# Skim coat on top of paint



## DIY1234 (Oct 16, 2017)

Hi all! I'm new to this group and want to Thank U ahead of time for any advice with this project. Initially I replaced the ceiling in the bathroom but was in a bit of hurry and not enough experience to do a decent drywall compounding/sanding job because my girlfriend was coming back and I wanted it to look finished upon her arrival. When I was taking down the old sheetrock I ripped some of the paint and paper off the walls. With that said I was able to sand and use primer on the walls and put 2 layers of Satin paint on the ceiling. After a couple of days of looking at it I was not happy and decided to redo some of the corners and seams on the ceiling. About 3 weeks have passed between now and initial project. Currently I?m almost done with sanding down the areas on walls and ceiling. Below are the several questions/concerns that I have and need your input.

1. After restarting the project and sanding/scraping down ceiling areas I was able to pull away pieces of paint and no I did not use primer on the ceiling because Home depot folks recommended using the paint and primer in one. The concern is that the paint will sag or fall off at some point after I prime or just repaint. Is there something I can do to make sure that it does not happen?

2. Once the first question is resolved should I put a skim coat over the walls and ceiling before priming and/or painting?


----------



## NotyeruncleBob (Mar 9, 2017)

Skim coat of what?


----------



## mark sr (Jun 13, 2017)

Most likely cause for the peeling paint is drywall sanding dust that wasn't removed prior to painting. IMO the primer in the paint is more of a marketing ploy than anything else, whenever a primer is needed you should use a dedicated primer tailored for the job at hand.

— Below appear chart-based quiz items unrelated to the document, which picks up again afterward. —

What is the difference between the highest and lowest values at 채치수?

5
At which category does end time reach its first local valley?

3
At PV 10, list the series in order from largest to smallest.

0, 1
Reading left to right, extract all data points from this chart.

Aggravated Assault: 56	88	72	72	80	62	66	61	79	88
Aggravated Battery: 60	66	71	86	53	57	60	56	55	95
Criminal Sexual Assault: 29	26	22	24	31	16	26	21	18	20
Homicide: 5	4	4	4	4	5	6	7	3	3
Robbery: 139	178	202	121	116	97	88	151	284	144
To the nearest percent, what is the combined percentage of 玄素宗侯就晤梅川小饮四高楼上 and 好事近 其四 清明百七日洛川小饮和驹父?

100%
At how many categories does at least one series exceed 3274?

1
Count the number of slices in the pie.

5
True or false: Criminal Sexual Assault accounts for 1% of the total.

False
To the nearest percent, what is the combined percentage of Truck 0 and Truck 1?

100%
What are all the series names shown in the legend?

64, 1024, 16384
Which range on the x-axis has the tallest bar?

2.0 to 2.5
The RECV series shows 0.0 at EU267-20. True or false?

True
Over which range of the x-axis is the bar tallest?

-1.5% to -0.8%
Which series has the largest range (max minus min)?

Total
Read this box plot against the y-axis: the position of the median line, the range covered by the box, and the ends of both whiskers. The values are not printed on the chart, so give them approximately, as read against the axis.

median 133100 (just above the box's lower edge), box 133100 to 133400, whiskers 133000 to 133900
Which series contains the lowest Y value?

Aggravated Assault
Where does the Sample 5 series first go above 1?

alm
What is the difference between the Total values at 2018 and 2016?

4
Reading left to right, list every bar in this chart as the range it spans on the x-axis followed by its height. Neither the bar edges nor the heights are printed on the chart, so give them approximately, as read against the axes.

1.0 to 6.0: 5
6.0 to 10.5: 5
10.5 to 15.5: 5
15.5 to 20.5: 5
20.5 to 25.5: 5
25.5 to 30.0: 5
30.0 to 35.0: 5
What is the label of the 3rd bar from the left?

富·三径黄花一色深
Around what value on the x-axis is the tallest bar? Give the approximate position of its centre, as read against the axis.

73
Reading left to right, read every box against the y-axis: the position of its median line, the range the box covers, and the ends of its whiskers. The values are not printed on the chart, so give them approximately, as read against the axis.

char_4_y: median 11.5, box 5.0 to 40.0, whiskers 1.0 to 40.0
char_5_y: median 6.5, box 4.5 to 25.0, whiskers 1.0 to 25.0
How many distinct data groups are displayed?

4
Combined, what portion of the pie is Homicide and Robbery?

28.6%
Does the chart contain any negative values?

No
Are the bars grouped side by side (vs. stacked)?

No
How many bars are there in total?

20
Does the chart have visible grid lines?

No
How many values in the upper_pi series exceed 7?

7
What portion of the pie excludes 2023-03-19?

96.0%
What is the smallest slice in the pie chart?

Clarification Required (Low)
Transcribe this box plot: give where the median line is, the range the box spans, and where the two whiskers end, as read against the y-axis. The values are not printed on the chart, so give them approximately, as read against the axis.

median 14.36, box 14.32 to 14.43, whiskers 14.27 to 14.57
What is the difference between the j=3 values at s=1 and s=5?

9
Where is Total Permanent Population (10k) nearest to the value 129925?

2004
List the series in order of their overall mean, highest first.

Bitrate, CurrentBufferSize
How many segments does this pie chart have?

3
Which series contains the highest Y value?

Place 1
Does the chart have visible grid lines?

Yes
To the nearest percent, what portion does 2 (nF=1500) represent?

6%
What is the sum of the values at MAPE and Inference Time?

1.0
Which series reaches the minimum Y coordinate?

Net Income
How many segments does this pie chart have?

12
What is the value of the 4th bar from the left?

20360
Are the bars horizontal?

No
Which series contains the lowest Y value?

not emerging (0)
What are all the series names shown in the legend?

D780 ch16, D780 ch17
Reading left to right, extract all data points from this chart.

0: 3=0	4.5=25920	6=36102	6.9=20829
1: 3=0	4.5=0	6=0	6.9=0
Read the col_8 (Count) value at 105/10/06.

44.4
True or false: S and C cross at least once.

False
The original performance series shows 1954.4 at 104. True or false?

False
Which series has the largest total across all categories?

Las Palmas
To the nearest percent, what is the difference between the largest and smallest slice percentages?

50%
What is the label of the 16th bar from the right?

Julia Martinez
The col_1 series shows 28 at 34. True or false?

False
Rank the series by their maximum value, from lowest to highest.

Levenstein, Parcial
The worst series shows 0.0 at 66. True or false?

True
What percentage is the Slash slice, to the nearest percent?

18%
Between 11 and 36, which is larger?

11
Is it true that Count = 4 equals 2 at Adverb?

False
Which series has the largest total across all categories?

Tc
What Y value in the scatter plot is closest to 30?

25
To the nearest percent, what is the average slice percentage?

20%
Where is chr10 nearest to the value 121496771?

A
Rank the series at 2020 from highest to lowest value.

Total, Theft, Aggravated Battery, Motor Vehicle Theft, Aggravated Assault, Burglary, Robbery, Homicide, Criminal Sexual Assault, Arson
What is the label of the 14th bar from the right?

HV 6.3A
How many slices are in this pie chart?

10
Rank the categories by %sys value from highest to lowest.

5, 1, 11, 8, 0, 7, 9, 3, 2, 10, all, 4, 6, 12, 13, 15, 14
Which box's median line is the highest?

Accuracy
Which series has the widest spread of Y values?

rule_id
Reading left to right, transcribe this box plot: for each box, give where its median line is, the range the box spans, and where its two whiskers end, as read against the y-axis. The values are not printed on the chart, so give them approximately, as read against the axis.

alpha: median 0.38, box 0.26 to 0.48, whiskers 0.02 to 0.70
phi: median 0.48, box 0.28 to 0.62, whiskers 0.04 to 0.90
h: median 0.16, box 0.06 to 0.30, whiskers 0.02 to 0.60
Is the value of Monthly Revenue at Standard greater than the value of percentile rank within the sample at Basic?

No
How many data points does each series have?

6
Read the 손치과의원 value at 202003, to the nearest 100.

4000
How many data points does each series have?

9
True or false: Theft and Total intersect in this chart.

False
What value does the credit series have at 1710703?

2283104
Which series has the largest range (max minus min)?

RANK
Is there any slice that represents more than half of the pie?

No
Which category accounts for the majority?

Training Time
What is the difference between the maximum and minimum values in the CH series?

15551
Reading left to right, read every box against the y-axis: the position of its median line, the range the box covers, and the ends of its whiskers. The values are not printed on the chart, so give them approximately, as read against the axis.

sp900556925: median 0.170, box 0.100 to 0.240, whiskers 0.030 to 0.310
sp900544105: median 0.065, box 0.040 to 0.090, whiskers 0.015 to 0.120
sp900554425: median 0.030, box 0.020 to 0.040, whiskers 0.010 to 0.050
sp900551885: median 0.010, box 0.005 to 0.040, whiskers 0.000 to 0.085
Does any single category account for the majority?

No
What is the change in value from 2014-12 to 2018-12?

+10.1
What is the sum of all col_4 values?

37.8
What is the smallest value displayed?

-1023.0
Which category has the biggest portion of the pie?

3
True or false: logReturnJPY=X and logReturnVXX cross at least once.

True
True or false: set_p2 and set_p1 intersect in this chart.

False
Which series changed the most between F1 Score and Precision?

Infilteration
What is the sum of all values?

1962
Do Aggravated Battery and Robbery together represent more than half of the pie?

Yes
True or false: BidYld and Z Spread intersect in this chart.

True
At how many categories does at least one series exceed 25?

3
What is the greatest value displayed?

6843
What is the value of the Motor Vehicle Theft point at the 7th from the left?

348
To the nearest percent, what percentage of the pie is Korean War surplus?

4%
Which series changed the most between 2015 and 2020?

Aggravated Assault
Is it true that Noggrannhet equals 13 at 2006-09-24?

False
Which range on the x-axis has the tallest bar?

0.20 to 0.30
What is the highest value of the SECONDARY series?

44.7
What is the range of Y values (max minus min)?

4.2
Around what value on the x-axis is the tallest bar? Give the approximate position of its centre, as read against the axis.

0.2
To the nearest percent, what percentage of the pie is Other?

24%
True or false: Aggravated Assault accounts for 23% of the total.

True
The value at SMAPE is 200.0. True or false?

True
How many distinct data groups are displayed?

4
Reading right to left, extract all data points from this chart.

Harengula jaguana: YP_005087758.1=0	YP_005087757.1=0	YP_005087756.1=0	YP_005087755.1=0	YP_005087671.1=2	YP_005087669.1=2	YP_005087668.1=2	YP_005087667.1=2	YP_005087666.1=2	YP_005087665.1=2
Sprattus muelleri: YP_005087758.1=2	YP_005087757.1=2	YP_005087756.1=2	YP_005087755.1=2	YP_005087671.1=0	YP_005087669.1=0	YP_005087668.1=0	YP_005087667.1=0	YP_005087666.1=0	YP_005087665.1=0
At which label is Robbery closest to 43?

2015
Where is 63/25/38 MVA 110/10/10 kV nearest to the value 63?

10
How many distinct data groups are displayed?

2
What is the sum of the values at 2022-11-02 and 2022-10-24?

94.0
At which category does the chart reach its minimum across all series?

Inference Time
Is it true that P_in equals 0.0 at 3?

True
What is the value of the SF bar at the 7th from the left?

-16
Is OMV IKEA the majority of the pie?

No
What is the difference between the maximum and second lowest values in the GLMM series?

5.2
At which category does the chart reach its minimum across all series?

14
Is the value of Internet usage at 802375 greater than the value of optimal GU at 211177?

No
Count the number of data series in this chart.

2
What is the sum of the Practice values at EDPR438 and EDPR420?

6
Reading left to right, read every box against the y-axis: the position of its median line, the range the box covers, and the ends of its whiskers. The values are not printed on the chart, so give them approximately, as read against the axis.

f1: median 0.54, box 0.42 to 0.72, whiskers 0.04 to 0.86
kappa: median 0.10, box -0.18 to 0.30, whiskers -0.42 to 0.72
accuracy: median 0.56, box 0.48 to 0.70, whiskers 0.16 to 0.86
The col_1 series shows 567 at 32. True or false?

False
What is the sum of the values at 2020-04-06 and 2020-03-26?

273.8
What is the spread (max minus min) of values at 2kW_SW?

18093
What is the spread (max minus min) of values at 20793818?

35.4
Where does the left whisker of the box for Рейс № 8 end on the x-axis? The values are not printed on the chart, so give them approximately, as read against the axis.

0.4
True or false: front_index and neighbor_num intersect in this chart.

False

There normally isn't any issues with skim coating over latex paint, if the paint has a sheen - scuff sand first.


----------



## stick\shift (Mar 23, 2015)

Mark steered you right. Hopefully you've learned the folks at the store did not and will be shopping at a paint store instead of a paint department in the future.


----------



## DIY1234 (Oct 16, 2017)

I was thinking using easy sand 45 joint compound that I used to on the drywall


----------



## DIY1234 (Oct 16, 2017)

mark sr said:


> Most likely cause for the peeling paint is drywall sanding dust that wasn't removed prior to painting. IMO the primer in the paint is more of a marketing ploy than anything else, whenever a primer is needed you should use a dedicated primer tailored for the job at hand.
> 
> There normally isn't any issues with skim coating over latex paint, if the paint has a sheen - scuff sand first.


Thanks Mark! I used satin paint on the ceiling but think that I will need to scuff sand first anyway


----------



## Sir MixAlot (Apr 4, 2008)

DIY1234 said:


> I was thinking using easy sand 45 joint compound that I used to on the drywall


I would use an all purpose joint compound instead of the 45 minute mud.

Reason being the AP joint compound has more glue in it and will adhere better. 

If you read the directions on the 45 minute mud it probably say's "Do not use for skim coating".

Here's a couple different options fro skim coating:










Hope that helps and Good luck! :thumbsup: -Paul


----------



## DIY1234 (Oct 16, 2017)

Sir MixAlot said:


> DIY1234 said:
> 
> 
> > I was thinking using easy sand 45 joint compound that I used to on the drywall
> ...


Thanks Sir MixAlot!


----------



## Sir MixAlot (Apr 4, 2008)

DIY1234 said:


> Thanks Sir MixAlot!


 @DIY1234, Always happy to help my friend!:thumbsup:


----------



## MTN REMODEL LLC (Sep 11, 2010)

Sir MixAlot said:


> I would use an all purpose joint compound instead of the 45 minute mud.
> 
> *Reason being the AP joint compound has more glue in it and will adhere better. *
> 
> ...


Sir Mixy......

Just a quick question.... not so much about skim coating as more of a general clarrification....

I've always thought durabond or the easy sand products were *stronger* and often recomended for the initial tape coat... but you mention AP has more glue.

Am I wrong... or misunderstanding as to the relative differences.????

TIA


----------



## Sir MixAlot (Apr 4, 2008)

MTN REMODEL LLC said:


> Sir Mixy......
> 
> Just a quick question.... not so much about skim coating as more of a general clarrification....
> 
> ...


Yes, for first coating fiberglass mesh tape, bedding tape or even second coating hot mud is good. 

The hot mud has more strength in bulk/thickness. Not so much with thin coats. Escpecially if it's thinned with water for skim coating.

Hope that helps, -Paul


----------